Many of the arguments in the IPPR’s prosperity and economic justice report would probably raise a cheer or two in big British boardrooms. Not every director is a wild advocate for the shareholder-first version of capitalism that the report diagnoses as a major failing in the UK economy. Far-sighted business folk happily concede that short-term horizons can lead unhappily to under-investment and the pursuit of impossible targets.
It’s just that, when it comes to one specific recommendation in the IPPR’s report, one can hear the howls of outrage already. The idea that large companies of more than 250 employees should have at least two elected workers on both their main board and their remuneration committee will be damned as unworkable, naive and a certain route to making companies uncompetitive.
That response, remember, greeted Theresa May when, in the period before she lost her parliamentary majority, she enthused about workers on boards. The prime minister’s idea was squashed in stages by the corporate lobby, to be replaced by a limp government proposal to give one existing non-executive director the additional role of looking out for workers’ interests. The revised formulation is so loose as to be meaningless.
Opponents of workers on boards should read the IPPR report with fresh eyes. It makes some clear-headed arguments for thinking again about giving workers a real voice in the boardroom.
First, the report makes the point that worker representation is not nearly as radical as made out. In 13 European countries, including Germany, France, the Netherlands and Ireland, workers have significant rights of representation in the private sector. Yes, there are examples where the arrangement has gone spectacularly wrong – a sub-plot to the Volkswagen emissions scandal was a cosy relationship between executives in search of bonuses and union bosses in pursuit of job guarantees. But, in general, there’s a strong correlation between worker representation and engagement. The UK tends to score terribly on the latter.
Second, the idea that a company owes its only true allegiance to its shareholders doesn’t reflect the relative risks. Shareholders, especially when they are really fund managers, are an ever-changing cast with diversified risks and no fear of bankruptcy. Workers, by contrast, have their livelihoods at stake and, usually, a longer relationship with the company. A governance model that tries to balance the various interests looks fundamentally fairer. Why should promoting “shareholder value” above all else be the over-riding duty of the directors?
The third point covers executive pay, the poison that has done most to erode trust in business. “Executive pay appears to be more a reflection of who decides it – the corporate governance arrangements – than of company performance,” says the report, giving an excellent summary of what’s happened in the past 25 years. Putting workers on pay committees wouldn’t necessarily slow the gravy train. But a more diverse set of decision-makers would surely be an improvement on the current you-scratch-my-back set-up in which the non-executive class is drawn primarily from other companies’ executives.
In the end, opponents of worker-directors usually argue that the UK’s tradition of unitary boards makes reform impossible. That technical objection currently carries some weight but it should be a surmountable obstacle. Tweak the Companies Act, to redefine a company’s responsibilities beyond the promotion of shareholders’ interests, suggests the report. The thinktank is not the first body to make that proposal, but the idea is sound.

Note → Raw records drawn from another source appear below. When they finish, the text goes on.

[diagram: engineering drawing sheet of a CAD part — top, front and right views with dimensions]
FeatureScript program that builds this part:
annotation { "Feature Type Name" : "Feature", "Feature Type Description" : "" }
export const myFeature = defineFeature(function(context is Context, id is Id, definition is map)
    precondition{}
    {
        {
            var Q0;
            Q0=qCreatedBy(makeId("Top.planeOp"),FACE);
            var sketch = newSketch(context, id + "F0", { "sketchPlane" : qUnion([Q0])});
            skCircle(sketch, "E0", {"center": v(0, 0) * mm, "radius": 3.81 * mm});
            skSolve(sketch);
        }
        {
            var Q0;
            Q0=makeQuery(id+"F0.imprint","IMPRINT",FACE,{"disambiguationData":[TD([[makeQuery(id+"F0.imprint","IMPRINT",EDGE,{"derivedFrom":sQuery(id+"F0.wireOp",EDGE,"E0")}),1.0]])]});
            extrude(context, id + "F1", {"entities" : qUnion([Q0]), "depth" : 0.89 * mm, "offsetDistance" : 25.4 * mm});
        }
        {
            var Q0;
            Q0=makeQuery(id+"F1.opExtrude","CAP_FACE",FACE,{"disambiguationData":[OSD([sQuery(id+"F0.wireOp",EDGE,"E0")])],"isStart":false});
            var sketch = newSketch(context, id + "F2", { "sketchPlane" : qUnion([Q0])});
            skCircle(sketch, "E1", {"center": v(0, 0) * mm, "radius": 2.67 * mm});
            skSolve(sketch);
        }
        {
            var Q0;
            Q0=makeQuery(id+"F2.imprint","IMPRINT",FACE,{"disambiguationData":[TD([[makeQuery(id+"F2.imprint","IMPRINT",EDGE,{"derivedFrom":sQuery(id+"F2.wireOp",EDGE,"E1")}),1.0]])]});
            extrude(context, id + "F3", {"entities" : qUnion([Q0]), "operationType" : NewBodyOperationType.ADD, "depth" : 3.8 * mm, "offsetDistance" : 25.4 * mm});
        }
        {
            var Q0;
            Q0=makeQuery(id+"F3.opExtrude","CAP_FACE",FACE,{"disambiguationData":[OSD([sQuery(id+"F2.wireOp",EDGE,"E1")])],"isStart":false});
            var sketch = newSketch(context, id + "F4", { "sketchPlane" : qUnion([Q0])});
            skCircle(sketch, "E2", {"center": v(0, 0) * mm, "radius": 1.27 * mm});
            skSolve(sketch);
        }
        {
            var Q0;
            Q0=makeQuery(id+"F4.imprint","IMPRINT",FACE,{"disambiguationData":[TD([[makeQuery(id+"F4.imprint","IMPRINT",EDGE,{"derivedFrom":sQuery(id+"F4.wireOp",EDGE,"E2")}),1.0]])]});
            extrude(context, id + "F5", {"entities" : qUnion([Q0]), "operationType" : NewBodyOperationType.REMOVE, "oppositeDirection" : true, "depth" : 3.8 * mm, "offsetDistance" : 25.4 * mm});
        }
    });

Nobody, of course, should pretend that putting workers on boards is an easy cure for all the woes of low productivity, low investment, short-termism and high rates of pay inequality. But the sense of unfairness in current governance arrangements is strong. The balance of power within companies looks out of whack and boards would be wise to wake up. The IPPR is pushing in the right direction and May, before she was overwhelmed by Brexit, was on to something.